EXERCISE INSTRUCTIONS: An exact reproduction of each record is required.

SOURCE MATERIAL:
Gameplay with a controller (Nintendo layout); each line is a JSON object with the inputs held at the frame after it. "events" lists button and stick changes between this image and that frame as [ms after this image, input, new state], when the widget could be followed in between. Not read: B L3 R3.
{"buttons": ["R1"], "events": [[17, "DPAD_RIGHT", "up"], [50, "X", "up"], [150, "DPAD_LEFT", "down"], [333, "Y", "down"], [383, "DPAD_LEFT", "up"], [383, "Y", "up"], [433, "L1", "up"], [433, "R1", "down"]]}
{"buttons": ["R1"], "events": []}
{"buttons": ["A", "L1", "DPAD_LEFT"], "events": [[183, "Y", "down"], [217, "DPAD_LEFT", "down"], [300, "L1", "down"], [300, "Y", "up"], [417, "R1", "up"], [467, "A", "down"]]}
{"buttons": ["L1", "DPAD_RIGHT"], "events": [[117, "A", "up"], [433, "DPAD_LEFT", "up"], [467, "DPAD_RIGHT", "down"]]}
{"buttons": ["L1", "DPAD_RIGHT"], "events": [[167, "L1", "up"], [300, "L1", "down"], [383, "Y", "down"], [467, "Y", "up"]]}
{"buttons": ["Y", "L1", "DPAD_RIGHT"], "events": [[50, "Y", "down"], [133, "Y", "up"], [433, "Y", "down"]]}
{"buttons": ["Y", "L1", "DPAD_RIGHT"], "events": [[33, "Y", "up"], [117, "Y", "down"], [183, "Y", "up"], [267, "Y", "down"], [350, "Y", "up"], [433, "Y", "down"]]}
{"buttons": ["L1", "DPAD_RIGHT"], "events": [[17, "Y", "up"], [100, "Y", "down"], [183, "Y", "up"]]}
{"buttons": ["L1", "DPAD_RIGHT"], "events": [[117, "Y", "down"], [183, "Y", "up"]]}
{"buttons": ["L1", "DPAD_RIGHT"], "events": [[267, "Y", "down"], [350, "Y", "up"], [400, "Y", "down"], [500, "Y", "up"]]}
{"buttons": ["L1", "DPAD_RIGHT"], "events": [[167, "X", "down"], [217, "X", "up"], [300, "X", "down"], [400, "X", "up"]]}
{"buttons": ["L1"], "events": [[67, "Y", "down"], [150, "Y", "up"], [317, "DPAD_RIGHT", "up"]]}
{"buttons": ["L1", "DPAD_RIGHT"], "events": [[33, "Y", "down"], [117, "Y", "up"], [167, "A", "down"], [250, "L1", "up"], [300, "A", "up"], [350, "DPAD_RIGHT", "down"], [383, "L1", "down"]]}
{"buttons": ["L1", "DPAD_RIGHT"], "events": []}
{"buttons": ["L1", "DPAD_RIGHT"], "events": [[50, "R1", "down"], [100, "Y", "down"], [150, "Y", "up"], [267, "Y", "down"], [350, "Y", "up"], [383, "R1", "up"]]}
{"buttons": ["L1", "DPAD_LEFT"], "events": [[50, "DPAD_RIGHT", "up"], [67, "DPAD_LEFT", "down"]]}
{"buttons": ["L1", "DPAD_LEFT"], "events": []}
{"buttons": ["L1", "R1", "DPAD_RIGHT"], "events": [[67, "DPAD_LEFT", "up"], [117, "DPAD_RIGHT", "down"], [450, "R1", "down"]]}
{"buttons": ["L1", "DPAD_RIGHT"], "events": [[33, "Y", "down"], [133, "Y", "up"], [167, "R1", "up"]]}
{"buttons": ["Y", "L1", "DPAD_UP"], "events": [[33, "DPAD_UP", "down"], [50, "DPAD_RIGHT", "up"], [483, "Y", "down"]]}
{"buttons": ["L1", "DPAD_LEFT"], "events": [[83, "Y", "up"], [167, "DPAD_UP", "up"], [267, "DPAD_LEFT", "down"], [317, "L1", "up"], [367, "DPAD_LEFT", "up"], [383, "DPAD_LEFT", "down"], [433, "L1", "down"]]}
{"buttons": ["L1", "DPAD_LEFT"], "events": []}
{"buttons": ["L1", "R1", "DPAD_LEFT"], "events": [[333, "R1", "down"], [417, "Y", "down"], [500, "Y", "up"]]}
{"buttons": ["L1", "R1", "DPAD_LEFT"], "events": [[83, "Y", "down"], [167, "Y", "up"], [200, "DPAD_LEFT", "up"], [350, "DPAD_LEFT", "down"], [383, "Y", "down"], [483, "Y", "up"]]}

REPLY:
Gameplay with a controller (Nintendo layout); each line is a JSON object with the inputs held at the frame after it. "events" lists button and stick changes between this image and that frame as [ms after this image, input, new state], when the widget could be followed in between. Not read: B L3 R3.
{"buttons": ["R1"], "events": [[17, "DPAD_RIGHT", "up"], [50, "X", "up"], [150, "DPAD_LEFT", "down"], [333, "Y", "down"], [383, "DPAD_LEFT", "up"], [383, "Y", "up"], [433, "L1", "up"], [433, "R1", "down"]]}
{"buttons": ["R1"], "events": []}
{"buttons": ["A", "L1", "DPAD_LEFT"], "events": [[183, "Y", "down"], [217, "DPAD_LEFT", "down"], [300, "L1", "down"], [300, "Y", "up"], [417, "R1", "up"], [467, "A", "down"]]}
{"buttons": ["L1", "DPAD_RIGHT"], "events": [[117, "A", "up"], [433, "DPAD_LEFT", "up"], [467, "DPAD_RIGHT", "down"]]}
{"buttons": ["L1", "DPAD_RIGHT"], "events": [[167, "L1", "up"], [300, "L1", "down"], [383, "Y", "down"], [467, "Y", "up"]]}
{"buttons": ["Y", "L1", "DPAD_RIGHT"], "events": [[50, "Y", "down"], [133, "Y", "up"], [433, "Y", "down"]]}
{"buttons": ["Y", "L1", "DPAD_RIGHT"], "events": [[33, "Y", "up"], [117, "Y", "down"], [183, "Y", "up"], [267, "Y", "down"], [350, "Y", "up"], [433, "Y", "down"]]}
{"buttons": ["L1", "DPAD_RIGHT"], "events": [[17, "Y", "up"], [100, "Y", "down"], [183, "Y", "up"]]}
{"buttons": ["L1", "DPAD_RIGHT"], "events": [[117, "Y", "down"], [183, "Y", "up"]]}
{"buttons": ["L1", "DPAD_RIGHT"], "events": [[267, "Y", "down"], [350, "Y", "up"], [400, "Y", "down"], [500, "Y", "up"]]}
{"buttons": ["L1", "DPAD_RIGHT"], "events": [[167, "X", "down"], [217, "X", "up"], [300, "X", "down"], [400, "X", "up"]]}
{"buttons": ["L1"], "events": [[67, "Y", "down"], [150, "Y", "up"], [317, "DPAD_RIGHT", "up"]]}
{"buttons": ["L1", "DPAD_RIGHT"], "events": [[33, "Y", "down"], [117, "Y", "up"], [167, "A", "down"], [250, "L1", "up"], [300, "A", "up"], [350, "DPAD_RIGHT", "down"], [383, "L1", "down"]]}
{"buttons": ["L1", "DPAD_RIGHT"], "events": []}
{"buttons": ["L1", "DPAD_RIGHT"], "events": [[50, "R1", "down"], [100, "Y", "down"], [150, "Y", "up"], [267, "Y", "down"], [350, "Y", "up"], [383, "R1", "up"]]}
{"buttons": ["L1", "DPAD_LEFT"], "events": [[50, "DPAD_RIGHT", "up"], [67, "DPAD_LEFT", "down"]]}
{"buttons": ["L1", "DPAD_LEFT"], "events": []}
{"buttons": ["L1", "R1", "DPAD_RIGHT"], "events": [[67, "DPAD_LEFT", "up"], [117, "DPAD_RIGHT", "down"], [450, "R1", "down"]]}
{"buttons": ["L1", "DPAD_RIGHT"], "events": [[33, "Y", "down"], [133, "Y", "up"], [167, "R1", "up"]]}
{"buttons": ["Y", "L1", "DPAD_UP"], "events": [[33, "DPAD_UP", "down"], [50, "DPAD_RIGHT", "up"], [483, "Y", "down"]]}
{"buttons": ["L1", "DPAD_LEFT"], "events": [[83, "Y", "up"], [167, "DPAD_UP", "up"], [267, "DPAD_LEFT", "down"], [317, "L1", "up"], [367, "DPAD_LEFT", "up"], [383, "DPAD_LEFT", "down"], [433, "L1", "down"]]}
{"buttons": ["L1", "DPAD_LEFT"], "events": []}
{"buttons": ["L1", "R1", "DPAD_LEFT"], "events": [[333, "R1", "down"], [417, "Y", "down"], [500, "Y", "up"]]}
{"buttons": ["L1", "R1", "DPAD_LEFT"], "events": [[83, "Y", "down"], [167, "Y", "up"], [200, "DPAD_LEFT", "up"], [350, "DPAD_LEFT", "down"], [383, "Y", "down"], [483, "Y", "up"]]}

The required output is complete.